Juniper Research tarafından yapılan “Mobile Payment Authentication: Biometrics, Regulation & Forecasts 2021-2025” başlıklı bir araştırma ise bu teknolojilerden yüz tanımaya odaklanıyor. Araştırmaya göre, 2020 yılında ödeme işlemleri için yazılım tabanlı yüz tanıma sistemlerini kullananların sayısı dünya genelinde 671 milyonu buldu. 2025 yılına kadar ise iki kattan fazla bir artışla 1.4 milyara ulaşacak. Bunu bir anlamda temassız kredi kartlarının etkisi bile azalacak gibi yorumlamak mümkün.

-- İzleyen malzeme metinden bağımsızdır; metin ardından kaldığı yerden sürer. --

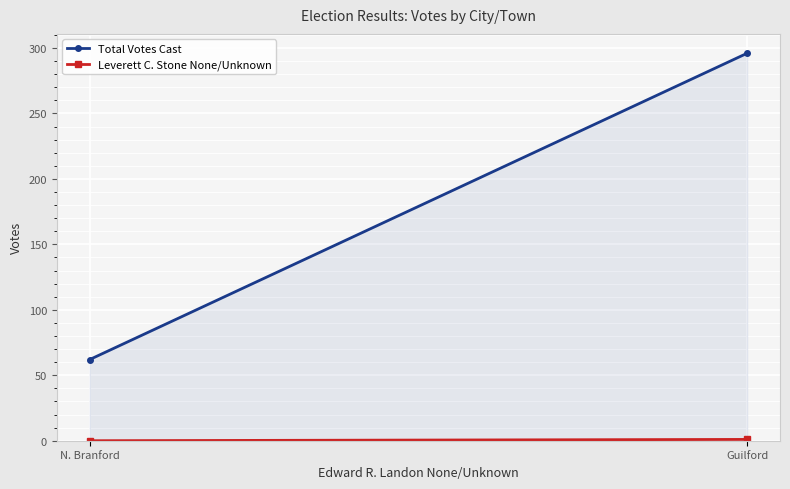

Between N. Branford and Guilford, which is larger?

Guilford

Apple FaceID süreci hızlandırdı

Araştırmaya ait detaylarda hızlandırıcı faktör olarak Apple’ın FaceID uygulaması gösteriliyor. Bir diğer etki ise COVID-19. Temastan kaçınarak yaşamaya çalışan pek çok kişi özellikle ödeme yapmaları gerektiğinde farklı alternatifleri değerlendirme gayretindeydi. Apple FaceID’nin maske varken bile doğru tanımlama yapabilmesi Juniper Research analistlerinin dikkat çektiği bir konu olarak öne çıkıyor.

Her 100 telefonun 93’ünde parmak izi sensörleri olacak

Biyometrik sistemler ailesindeki çeşitlilikte bir diğer öne çıkan yöntem ise bu teknolojinin en eskilerinden parmak izi. Mobil ödemede kimlik doğrulama yöntemlerinde biyometrik güvenlik teknolojilerinin rolünü inceleyen araştırmaya göre 2025 yılında her 100 akıllı telefonun 93’ü parmak izi sensörüyle birlikte gelecek.

Araştırmanın ortak yazarı Susan Morrow, donanım tabanlı yüz tanıma sistemlerinde bir artış yaşandığını ifade ediyor. Bu oran raporla ilgili tanıtım metninde yüzde 17 olarak verilmiş. Düşük bir oran değil, ancak Morrow, yazılım tabanllı yüz tanıma sistemlerinin donanım tabanlı yüz tanıma sistemlerinin benimsenme oranını aşağı çektiğine vurgu yapıyor. Güvenli bir mobil kimlik doğrulama ortamına olan ihtiyaç arttıkça akıllı telefon satıcılarının bu yönde daha fazla çaba sarf edeceğini kaydeden Morrow, dolandırıcıların gelişen taktiklerine karşı daha güvenilir donanım tabanlı sistemlerin kullanılmasını öneriyor.

Bir sonraki aşama sesle ödeme olacak

Juniper Research’ün araştırmasında öne çıkan bir diğer alan ise ses tanıma teknolojileri. Bu yöntemin ödeme amaçlı kullanımının 2020’de 111 milyon olduğu belirtilirken 2025’te 700 milyonun üzerine çıkacağı öngörülüyor. Bununla birlikte şu an özellikle bankalar tarafından kullanılan ses tanıma sistemlerinin diğer alternatiflere karşı daha yavaş ilerlemesi bekleniyor.

Çoklu sistemlere yönelin

Raporu hazırlayan analistler, ürün/hizmet satıcılarının güvenli bir ödeme ortamı sağlamak için tek bir alanla kalmaması gerektiğine de dikkat çekiyor ve ekliyor: “Yüz tanıma, parmak izleri, ses ve davranış göstergelerini içeren çoklu bir biyometrik strateji benimsenmesini öneriyoruz.”